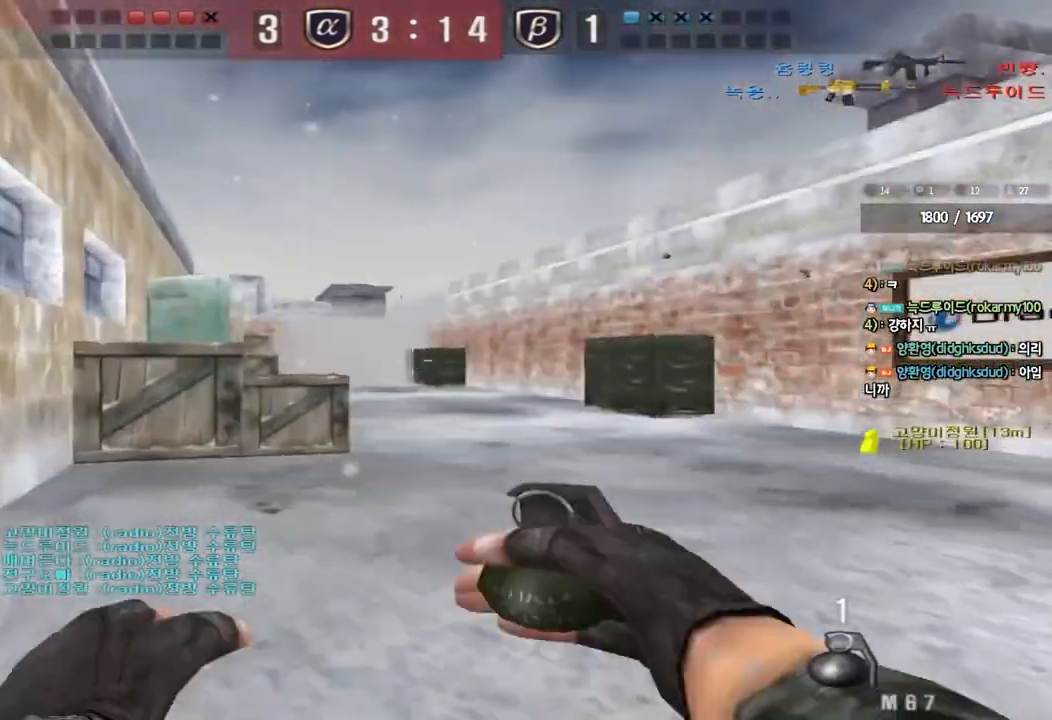
{"keys": ["a", "w"], "events": [[267, "a", "up"], [467, "a", "down"]]}
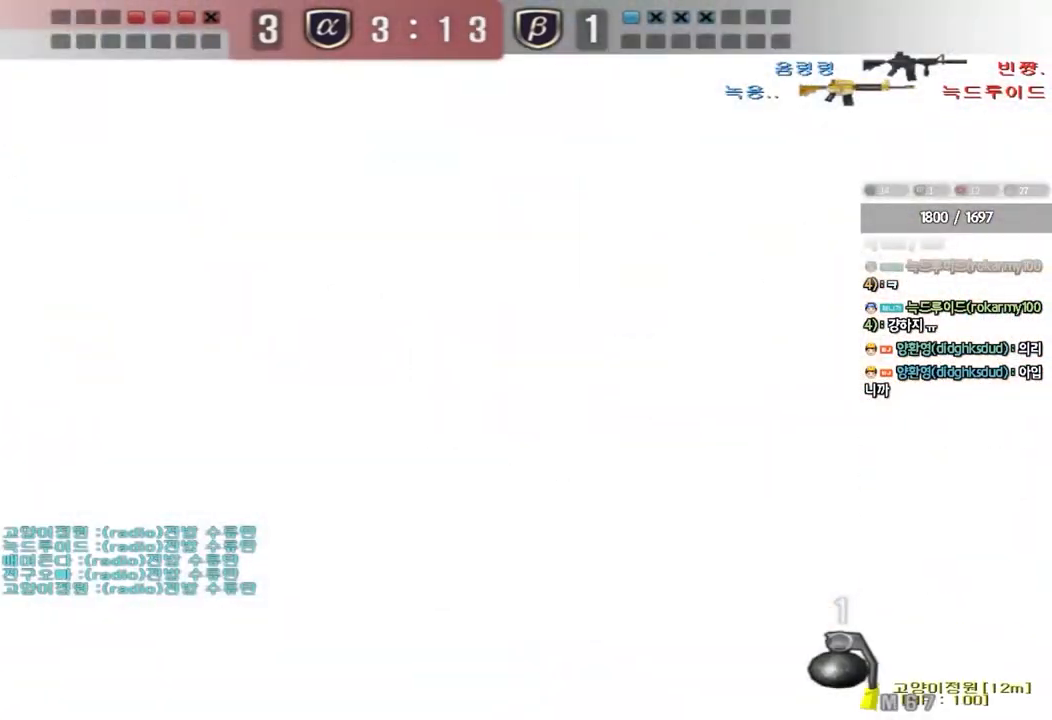
{"keys": ["a", "w"], "events": []}
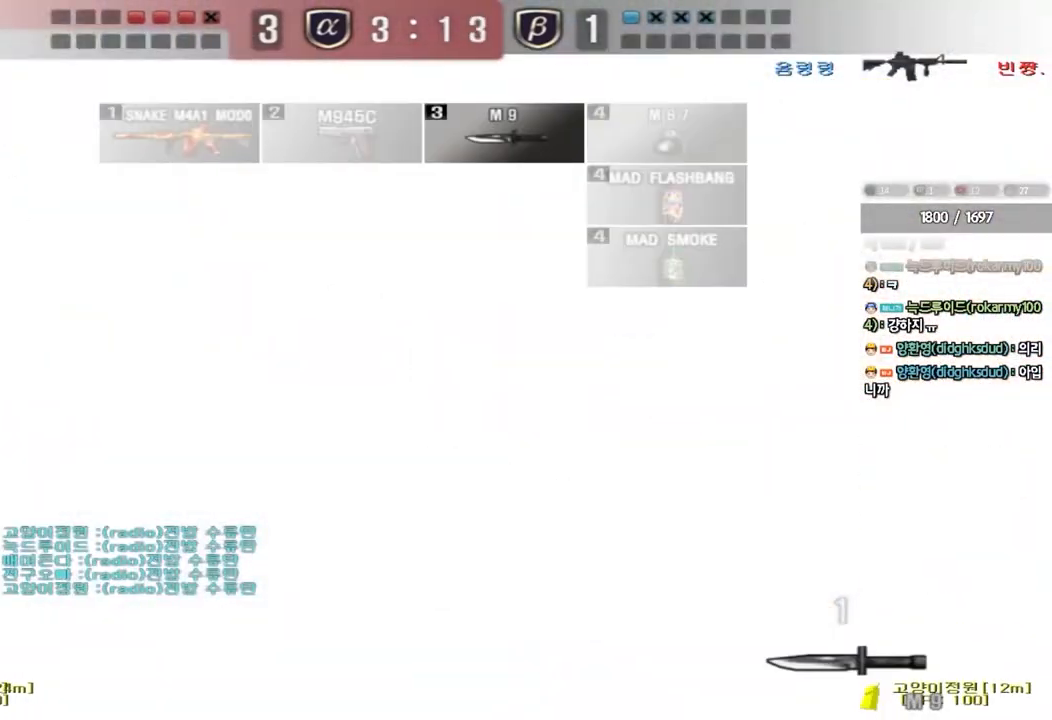
{"keys": ["a", "w"], "events": []}
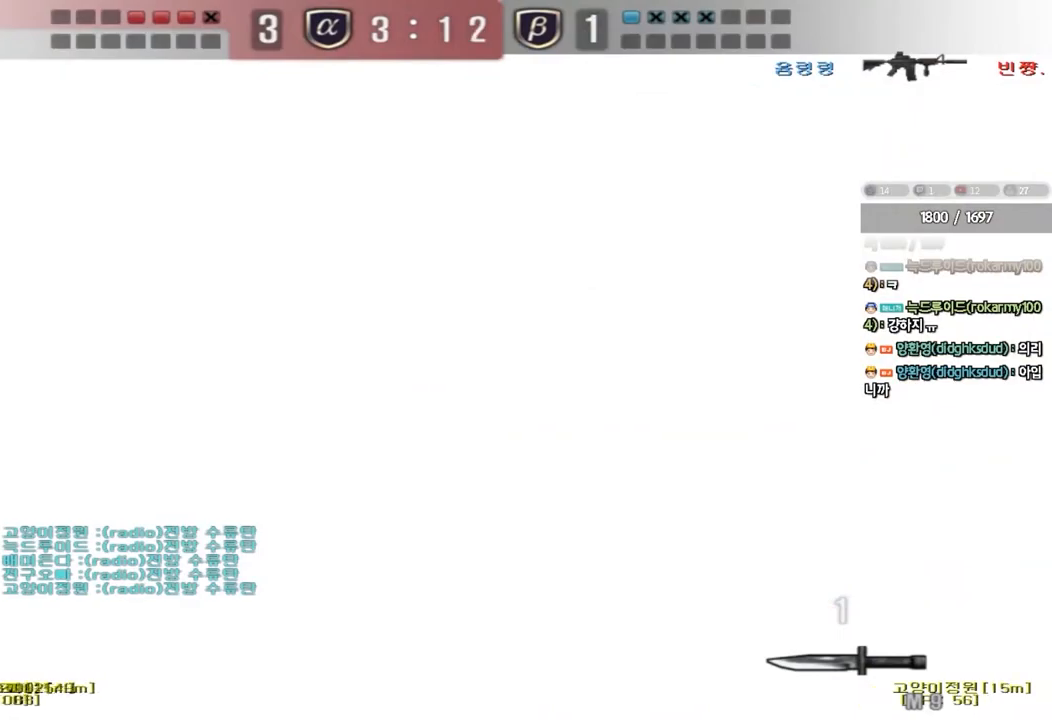
{"keys": ["ctrl"], "events": [[117, "ctrl", "down"], [117, "w", "up"], [133, "a", "up"]]}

- **WHAT TO WORK ON**: Could you set down the material above word for word while dropping its pictures?

- **RESULT BELOW**:
{"keys": ["a", "w"], "events": [[267, "a", "up"], [467, "a", "down"]]}
{"keys": ["a", "w"], "events": []}
{"keys": ["a", "w"], "events": []}
{"keys": ["ctrl"], "events": [[117, "ctrl", "down"], [117, "w", "up"], [133, "a", "up"]]}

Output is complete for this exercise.